Yazarlar : Nakayama Y, Nakajima Y, Tanaka KA et al
Yayın : Br J Anaesth
Yayın Yılı : 2014
Pubmed Linki : http://www.ncbi.nlm.nih.gov/pubmed/25303988
Konu : Transfüzyon
Literatür İçeriği :
Abstract
BACKGROUND:
Thromboelastometric evaluation of coagulation might be useful for prediction and management of bleeding after paediatric cardiac surgery. We tested the hypothesis that the use of a thromboelastometry-guided algorithm for blood product management reduces blood loss andtransfusion requirements.
METHODS:
We studied 78 patients undergoing paediatric cardiac surgery with cardiopulmonary bypass (CPB) for the initial 12 h after operation. Stepwise multiple linear regression was used to develop an algorithm to guide blood product transfusions.
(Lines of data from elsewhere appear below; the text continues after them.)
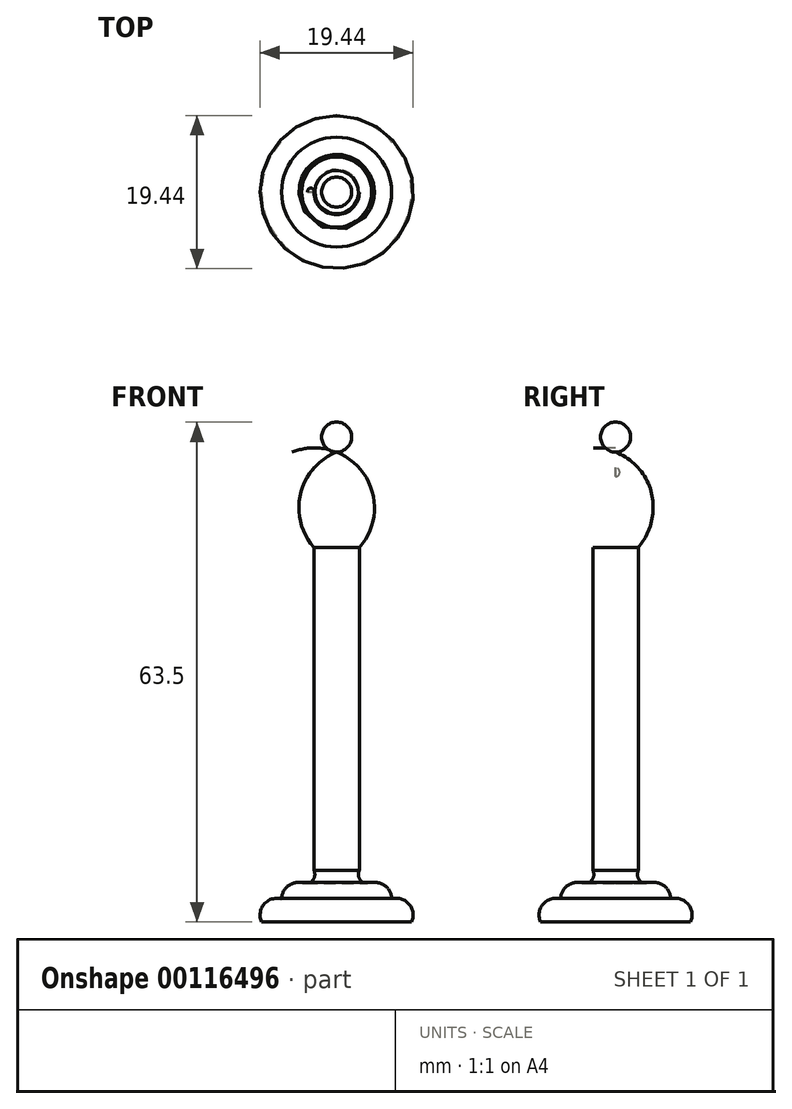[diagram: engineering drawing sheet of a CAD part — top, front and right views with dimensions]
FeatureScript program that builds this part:
annotation { "Feature Type Name" : "Feature", "Feature Type Description" : "" }
export const myFeature = defineFeature(function(context is Context, id is Id, definition is map)
    precondition{}
    {
        {
            var Q0;
            Q0=qCreatedBy(makeId("Front.planeOp"),FACE);
            var sketch = newSketch(context, id + "F0", { "sketchPlane" : qUnion([Q0])});
            skLineSegment(sketch, "E0", {"start": v(0, 0) * mm, "end": v(0, 63.5) * mm});
            skLineSegment(sketch, "E1", {"start": v(0, 0) * mm, "end": v(-9.53, 0) * mm});
            skArc(sketch, "E2", {"start": v(-6.99, 2.91) * mm, "mid": v(-9.2, 2.28) * mm, "end": v(-9.53, 0) * mm});
            skArc(sketch, "E3", {"start": v(-4.44, 4.99) * mm, "mid": v(-6.2, 4.55) * mm, "end": v(-6.99, 2.91) * mm});
            skArc(sketch, "E4", {"start": v(0, 63.5) * mm, "mid": v(-1.9, 61.6) * mm, "end": v(0, 59.69) * mm});
            skArc(sketch, "E5", {"start": v(0, 59.69) * mm, "mid": v(-4.6, 54.37) * mm, "end": v(-2.88, 47.56) * mm});
            skArc(sketch, "E6", {"start": v(-4.44, 4.99) * mm, "mid": v(-3.11, 5.2) * mm, "end": v(-2.88, 6.54) * mm});
            skLineSegment(sketch, "E7", {"start": v(-2.88, 6.54) * mm, "end": v(-2.88, 47.56) * mm});
            skPoint(sketch, "E8.end.orphan", {"position": v(-4.44, 0) * mm});
            skPoint(sketch, "E9.end.orphan", {"position": v(-6.99, 0) * mm});
            skSolve(sketch);
        }
        {
            var Q0;
            Q0 = qSketchRegion(id + "F0", true);
            var Q1;
            Q1=sQuery(id+"F0.wireOp",EDGE,"E0");
            revolve(context, id + "F1", {"entities" : qUnion([Q0]), "axis" : qUnion([Q1]), "revolveType" : RevolveType.FULL});
        }
        {
            var Q0;
            Q0=qCreatedBy(makeId("Front.planeOp"),FACE);
            var sketch = newSketch(context, id + "F2", { "sketchPlane" : qUnion([Q0])});
            skLineSegment(sketch, "E10", {"start": v(-3.04, 58.09) * mm, "end": v(-1.9, 55.82) * mm});
            skLineSegment(sketch, "E11", {"start": v(-4.17, 57.52) * mm, "end": v(-3.04, 58.09) * mm});
            skLineSegment(sketch, "E12", {"start": v(-1.9, 55.82) * mm, "end": v(-3.04, 55.25) * mm});
            skLineSegment(sketch, "E13", {"start": v(-4.17, 57.52) * mm, "end": v(-3.04, 55.25) * mm});
            skSolve(sketch);
        }
        {
            var Q0;
            Q0 = qSketchRegion(id + "F2", true);
            extrude(context, id + "F3", {"entities" : qUnion([Q0]), "operationType" : NewBodyOperationType.REMOVE, "endBound" : BoundingType.THROUGH_ALL, "depth" : 25.4 * mm});
        }
        {
            var Q0;
            Q0=makeQuery(id+"F3.boolean.opBoolean","COPY",FACE,{"derivedFrom":makeQuery(id+"F3.opExtrude","CAP_FACE",FACE,{"disambiguationData":[OSD([sQuery(id+"F2.wireOp",EDGE,"E10"),sQuery(id+"F2.wireOp",EDGE,"E11"),sQuery(id+"F2.wireOp",EDGE,"E12"),sQuery(id+"F2.wireOp",EDGE,"E13")])],"isStart":true})});
            var sketch = newSketch(context, id + "F4", { "sketchPlane" : qUnion([Q0])});
            skLineSegment(sketch, "E14", {"start": v(-1.9, 55.82) * mm, "end": v(-3.04, 55.25) * mm});
            skLineSegment(sketch, "E15", {"start": v(-3.04, 55.25) * mm, "end": v(-3.7, 56.56) * mm});
            skLineSegment(sketch, "E16", {"start": v(-3.7, 56.56) * mm, "end": v(-2.84, 57.7) * mm});
            skLineSegment(sketch, "E17", {"start": v(-2.84, 57.7) * mm, "end": v(-1.9, 55.82) * mm});
            skSolve(sketch);
        }
        {
            var Q0;
            Q0 = qSketchRegion(id + "F4", true);
            extrude(context, id + "F5", {"entities" : qUnion([Q0]), "operationType" : NewBodyOperationType.REMOVE, "oppositeDirection" : true, "depth" : 25.4 * mm});
        }
    });
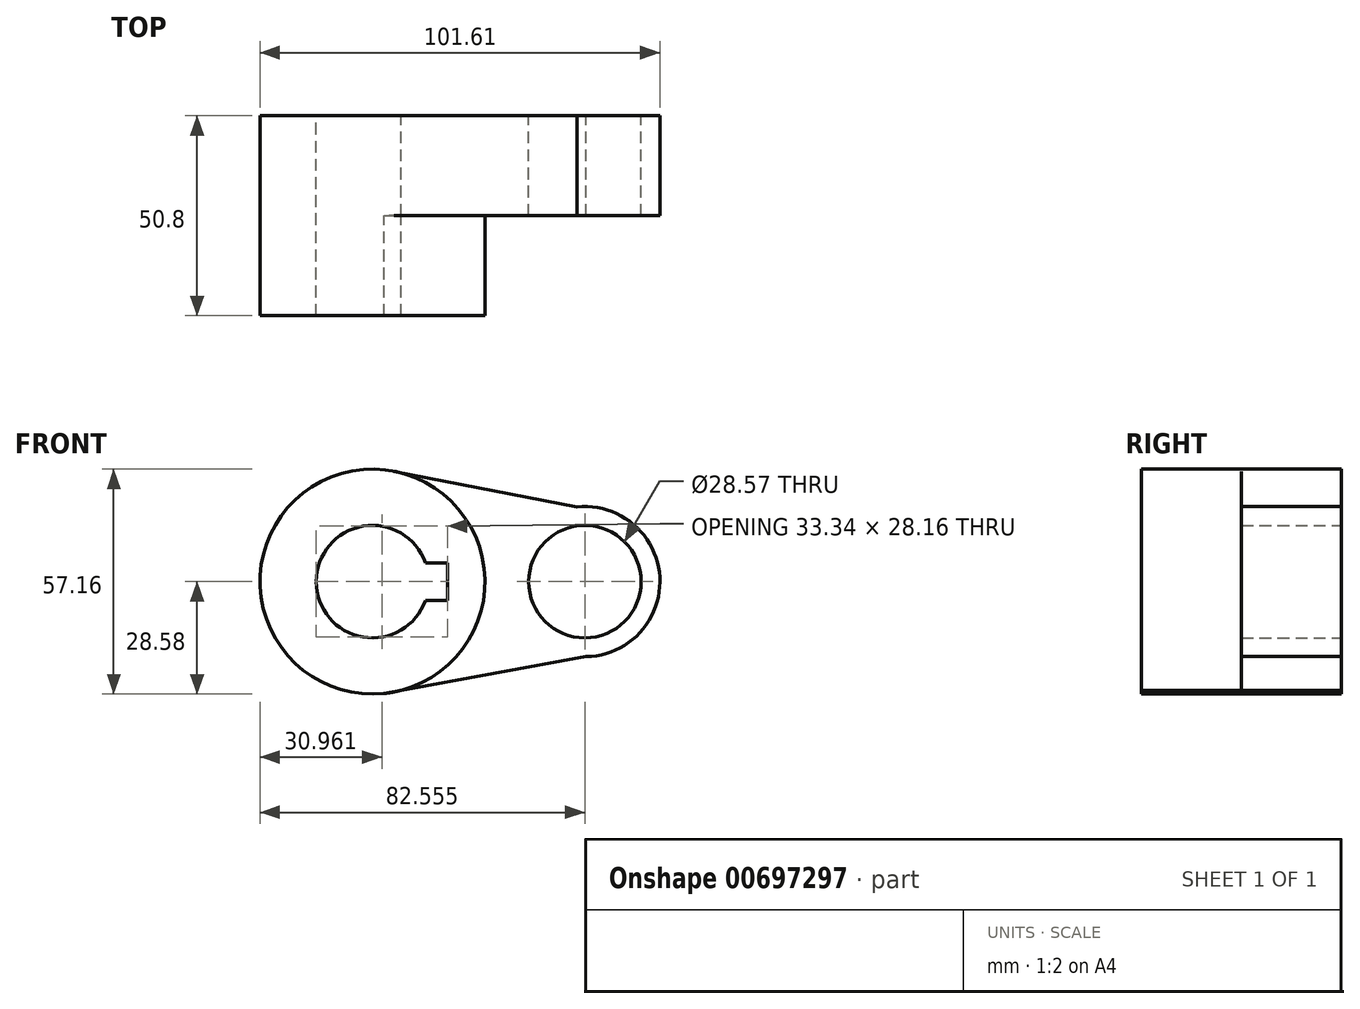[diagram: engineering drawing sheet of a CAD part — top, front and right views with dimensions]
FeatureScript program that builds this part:
annotation { "Feature Type Name" : "Feature", "Feature Type Description" : "" }
export const myFeature = defineFeature(function(context is Context, id is Id, definition is map)
    precondition{}
    {
        {
            var Q0;
            Q0=qCreatedBy(makeId("Front.planeOp"),FACE);
            var sketch = newSketch(context, id + "F0", { "sketchPlane" : qUnion([Q0])});
            skCircle(sketch, "E0", {"center": v(0, 0) * mm, "radius": 28.57 * mm});
            skCircle(sketch, "E1", {"center": v(53.98, 0) * mm, "radius": 19.05 * mm});
            skLineSegment(sketch, "E2", {"start": v(5.49, 28.04) * mm, "end": v(51.99, 18.95) * mm});
            skLineSegment(sketch, "E3", {"start": v(2.96, -28.42) * mm, "end": v(54.31, -19.05) * mm});
            skCircle(sketch, "E4", {"center": v(0, 0) * mm, "radius": 14.29 * mm});
            skCircle(sketch, "E5", {"center": v(53.98, 0) * mm, "radius": 14.29 * mm});
            skLineSegment(sketch, "E6.bottom", {"start": v(-19.05, 4.76) * mm, "end": v(19.05, 4.76) * mm});
            skLineSegment(sketch, "E6.top", {"start": v(-19.05, -4.76) * mm, "end": v(19.05, -4.76) * mm});
            skLineSegment(sketch, "E6.left", {"start": v(-19.05, 4.76) * mm, "end": v(-19.05, -4.76) * mm});
            skLineSegment(sketch, "E6.right", {"start": v(19.05, 4.76) * mm, "end": v(19.05, -4.76) * mm});
            skSolve(sketch);
        }
        {
            var Q0;
            Q0 = qSketchRegion(id + "F0", true);
            extrude(context, id + "F1", {"entities" : qUnion([Q0]), "depth" : 25.4 * mm, "offsetDistance" : 25.4 * mm});
        }
        {
            var Q0;
            {var subQ5=sQuery(id+"F0.wireOp",EDGE,"E6.left");Q0=makeQuery(id+"F0.imprint","IMPRINT",FACE,{"disambiguationData":[TD([[makeQuery(id+"F0.imprint","IMPRINT",EDGE,{"derivedFrom":subQ5}),1.0]])]});}
            var Q1;
            {var subQ4=sQuery(id+"F0.wireOp",EDGE,"E6.left");Q1=makeQuery(id+"F0.imprint","IMPRINT",FACE,{"disambiguationData":[TD([[makeQuery(id+"F0.imprint","IMPRINT",EDGE,{"derivedFrom":subQ4}),-1.0]])]});}
            extrude(context, id + "F2", {"entities" : qUnion([Q0, Q1]), "operationType" : NewBodyOperationType.ADD, "depth" : 50.8 * mm, "offsetDistance" : 25.4 * mm});
        }
    });
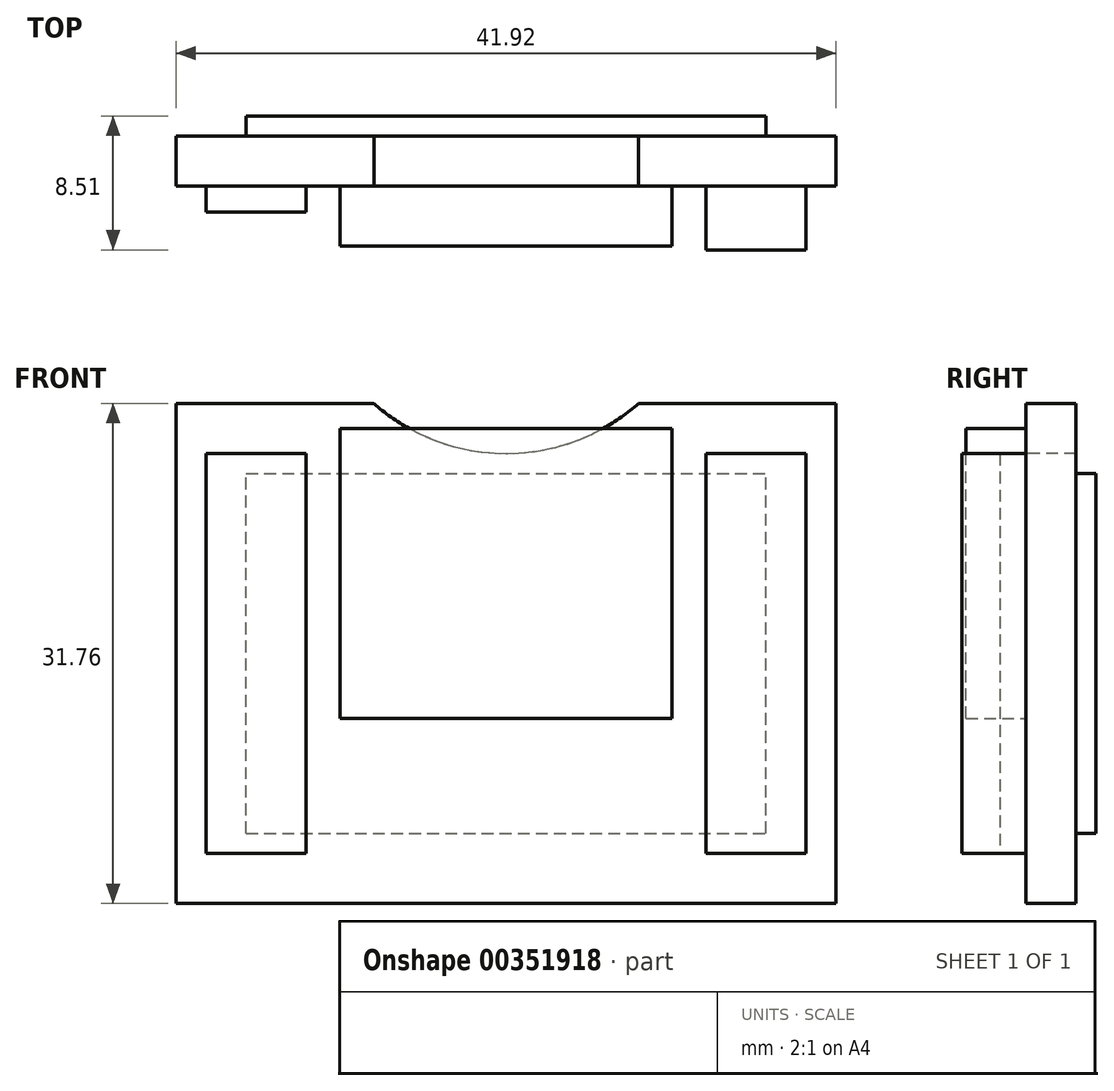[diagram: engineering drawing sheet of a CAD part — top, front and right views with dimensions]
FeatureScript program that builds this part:
annotation { "Feature Type Name" : "Feature", "Feature Type Description" : "" }
export const myFeature = defineFeature(function(context is Context, id is Id, definition is map)
    precondition{}
    {
        {
            var Q0;
            Q0=qCreatedBy(makeId("Front.planeOp"),FACE);
            var sketch = newSketch(context, id + "F0", { "sketchPlane" : qUnion([Q0])});
            skLineSegment(sketch, "E0.bottom", {"start": v(20.96, -15.87) * mm, "end": v(-20.96, -15.88) * mm});
            skLineSegment(sketch, "E0.top", {"start": v(20.96, 15.88) * mm, "end": v(-20.96, 15.87) * mm});
            skLineSegment(sketch, "E0.left", {"start": v(20.96, -15.88) * mm, "end": v(20.96, 15.88) * mm});
            skLineSegment(sketch, "E0.right", {"start": v(-20.96, -15.88) * mm, "end": v(-20.96, 15.87) * mm});
            skPoint(sketch, "E0.middle", {"position": v(0, 0) * mm});
            skSolve(sketch);
        }
        {
            var Q0;
            Q0=makeQuery(id+"F0.imprint","IMPRINT",FACE,{"disambiguationData":[TD([[makeQuery(id+"F0.imprint","IMPRINT",EDGE,{"derivedFrom":sQuery(id+"F0.wireOp",EDGE,"E0.bottom")}),-1.0]])]});
            extrude(context, id + "F1", {"entities" : qUnion([Q0]), "depth" : 3.17 * mm});
        }
        {
            var Q0;
            Q0=makeQuery(id+"F1.opExtrude","CAP_FACE",FACE,{"disambiguationData":[OSD([sQuery(id+"F0.wireOp",EDGE,"E0.bottom"),sQuery(id+"F0.wireOp",EDGE,"E0.top"),sQuery(id+"F0.wireOp",EDGE,"E0.left"),sQuery(id+"F0.wireOp",EDGE,"E0.right")])],"isStart":false});
            var sketch = newSketch(context, id + "F2", { "sketchPlane" : qUnion([Q0])});
            skSolve(sketch);
        }
        {
            var Q0;
            Q0=makeQuery(id+"F2.imprint","IMPRINT",FACE,{"disambiguationData":[TD([[makeQuery(id+"F2.imprint","IMPRINT",EDGE,{"derivedFrom":makeQuery(id+"F1.opExtrude","CAP_EDGE",EDGE,{"disambiguationData":[OSD([sQuery(id+"F0.wireOp",EDGE,"E0.bottom")])],"isStart":false})}),-1.0]])]});
            var sketch = newSketch(context, id + "F3", { "sketchPlane" : qUnion([Q0])});
            skLineSegment(sketch, "E1.0", {"start": v(20.96, 15.88) * mm, "end": v(-20.96, 15.87) * mm});
            skArc(sketch, "E2", {"start": v(-8.4, 15.87) * mm, "mid": v(0, 12.7) * mm, "end": v(8.4, 15.87) * mm});
            skSolve(sketch);
        }
        {
            var Q0;
            {var subQ0=sQuery(id+"F3.wireOp",EDGE,"E2");Q0=makeQuery(id+"F3.imprint","IMPRINT",FACE,{"disambiguationData":[TD([[makeQuery(id+"F3.imprint","IMPRINT",EDGE,{"derivedFrom":subQ0}),1.0]])]});}
            extrude(context, id + "F4", {"entities" : qUnion([Q0]), "operationType" : NewBodyOperationType.REMOVE, "endBound" : BoundingType.THROUGH_ALL, "oppositeDirection" : true, "depth" : 25.4 * mm});
        }
        {
            var Q0;
            Q0=makeQuery(id+"F2.imprint","IMPRINT",FACE,{"disambiguationData":[TD([[makeQuery(id+"F2.imprint","IMPRINT",EDGE,{"derivedFrom":makeQuery(id+"F1.opExtrude","CAP_EDGE",EDGE,{"disambiguationData":[OSD([sQuery(id+"F0.wireOp",EDGE,"E0.bottom")])],"isStart":false})}),-1.0]])]});
            var sketch = newSketch(context, id + "F5", { "sketchPlane" : qUnion([Q0])});
            skLineSegment(sketch, "E3.bottom", {"start": v(10.54, -4.13) * mm, "end": v(-10.54, -4.13) * mm});
            skLineSegment(sketch, "E3.top", {"start": v(10.54, 14.29) * mm, "end": v(-10.54, 14.29) * mm});
            skLineSegment(sketch, "E3.left", {"start": v(10.54, -4.13) * mm, "end": v(10.54, 14.29) * mm});
            skLineSegment(sketch, "E3.right", {"start": v(-10.54, -4.13) * mm, "end": v(-10.54, 14.29) * mm});
            skPoint(sketch, "E3.middle", {"position": v(0, 5.08) * mm});
            skSolve(sketch);
        }
        {
            var Q0;
            Q0 = qSketchRegion(id + "F5", true);
            extrude(context, id + "F6", {"entities" : qUnion([Q0]), "operationType" : NewBodyOperationType.ADD, "depth" : 3.8 * mm});
        }
        {
            var Q0;
            Q0=makeQuery(id+"F2.imprint","IMPRINT",FACE,{"disambiguationData":[TD([[makeQuery(id+"F2.imprint","IMPRINT",EDGE,{"derivedFrom":makeQuery(id+"F1.opExtrude","CAP_EDGE",EDGE,{"disambiguationData":[OSD([sQuery(id+"F0.wireOp",EDGE,"E0.bottom")])],"isStart":false})}),-1.0]])]});
            var sketch = newSketch(context, id + "F7", { "sketchPlane" : qUnion([Q0])});
            skLineSegment(sketch, "E4.bottom", {"start": v(12.7, 12.7) * mm, "end": v(19.05, 12.7) * mm});
            skLineSegment(sketch, "E4.top", {"start": v(12.7, -12.7) * mm, "end": v(19.05, -12.7) * mm});
            skLineSegment(sketch, "E4.left", {"start": v(12.7, 12.7) * mm, "end": v(12.7, -12.7) * mm});
            skLineSegment(sketch, "E4.right", {"start": v(19.05, 12.7) * mm, "end": v(19.05, -12.7) * mm});
            skSolve(sketch);
        }
        {
            var Q0;
            Q0 = qSketchRegion(id + "F7", true);
            extrude(context, id + "F8", {"entities" : qUnion([Q0]), "operationType" : NewBodyOperationType.ADD, "depth" : 4.06 * mm});
        }
        {
            var Q0;
            Q0=makeQuery(id+"F2.imprint","IMPRINT",FACE,{"disambiguationData":[TD([[makeQuery(id+"F2.imprint","IMPRINT",EDGE,{"derivedFrom":makeQuery(id+"F1.opExtrude","CAP_EDGE",EDGE,{"disambiguationData":[OSD([sQuery(id+"F0.wireOp",EDGE,"E0.bottom")])],"isStart":false})}),-1.0]])]});
            var sketch = newSketch(context, id + "F9", { "sketchPlane" : qUnion([Q0])});
            skLineSegment(sketch, "E5.bottom", {"start": v(-19.05, 12.7) * mm, "end": v(-12.7, 12.7) * mm});
            skLineSegment(sketch, "E5.top", {"start": v(-19.05, -12.7) * mm, "end": v(-12.7, -12.7) * mm});
            skLineSegment(sketch, "E5.left", {"start": v(-19.05, 12.7) * mm, "end": v(-19.05, -12.7) * mm});
            skLineSegment(sketch, "E5.right", {"start": v(-12.7, 12.7) * mm, "end": v(-12.7, -12.7) * mm});
            skSolve(sketch);
        }
        {
            var Q0;
            Q0 = qSketchRegion(id + "F9", true);
            extrude(context, id + "F10", {"entities" : qUnion([Q0]), "operationType" : NewBodyOperationType.ADD, "depth" : 1.65 * mm});
        }
        {
            var Q0;
            Q0=makeQuery(id+"F1.opExtrude","CAP_FACE",FACE,{"disambiguationData":[OSD([sQuery(id+"F0.wireOp",EDGE,"E0.bottom"),sQuery(id+"F0.wireOp",EDGE,"E0.top"),sQuery(id+"F0.wireOp",EDGE,"E0.left"),sQuery(id+"F0.wireOp",EDGE,"E0.right")])],"isStart":true});
            var sketch = newSketch(context, id + "F11", { "sketchPlane" : qUnion([Q0])});
            skLineSegment(sketch, "E6.bottom", {"start": v(16.51, -11.43) * mm, "end": v(-16.51, -11.43) * mm});
            skLineSegment(sketch, "E6.top", {"start": v(16.51, 11.43) * mm, "end": v(-16.51, 11.43) * mm});
            skLineSegment(sketch, "E6.left", {"start": v(16.51, -11.43) * mm, "end": v(16.51, 11.43) * mm});
            skLineSegment(sketch, "E6.right", {"start": v(-16.51, -11.43) * mm, "end": v(-16.51, 11.43) * mm});
            skPoint(sketch, "E6.middle", {"position": v(0, 0) * mm});
            skSolve(sketch);
        }
        {
            var Q0;
            Q0 = qSketchRegion(id + "F11", true);
            extrude(context, id + "F12", {"entities" : qUnion([Q0]), "operationType" : NewBodyOperationType.ADD, "depth" : 1.27 * mm});
        }
    });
Thereafter, we randomly assigned 100 patients to conventional or algorithm-guided blood product management, and assessed bleeding and red cell transfusion requirements.
RESULTS:
CPB time, post-bypass rotational thromboelastometry (ROTEM®) EXTEM amplitude at 10 min (A10), and FIBTEM-A10 were independently associated with chest tube drainage volume during the initial 12 h after operation. Discriminative analysis determined cut-off values of 30 mm for EXTEM-A10 and 5 mm for FIBTEM-A10, and estimated optimal intraoperative fresh-frozen plasma and platelet concentrate transfusionvolumes. Thromboelastometry-guided post-bypass blood product management significantly reduced postoperative bleeding (16-9 ml kg-1, P<0.001) and packed red cell transfusion requirement (23-11 ml kg-1, P=0.005) at 12 h after surgery, and duration of critical care stay (from 71 to 60 h, P=0.014).
CONCLUSIONS:
Rotational thromboelastometry-guided early haemostatic intervention by rapid intraoperative correction of EXTEM-A10 and FIBTEM-A10 reduced blood loss and red cell transfusion requirements after CPB, and reduced critical care duration in paediatric cardiac surgical patients.
CLINICAL TRIAL REGISTRATION:
UMIN Clinical Trials Registry UMIN000006832 (December 4, 2011).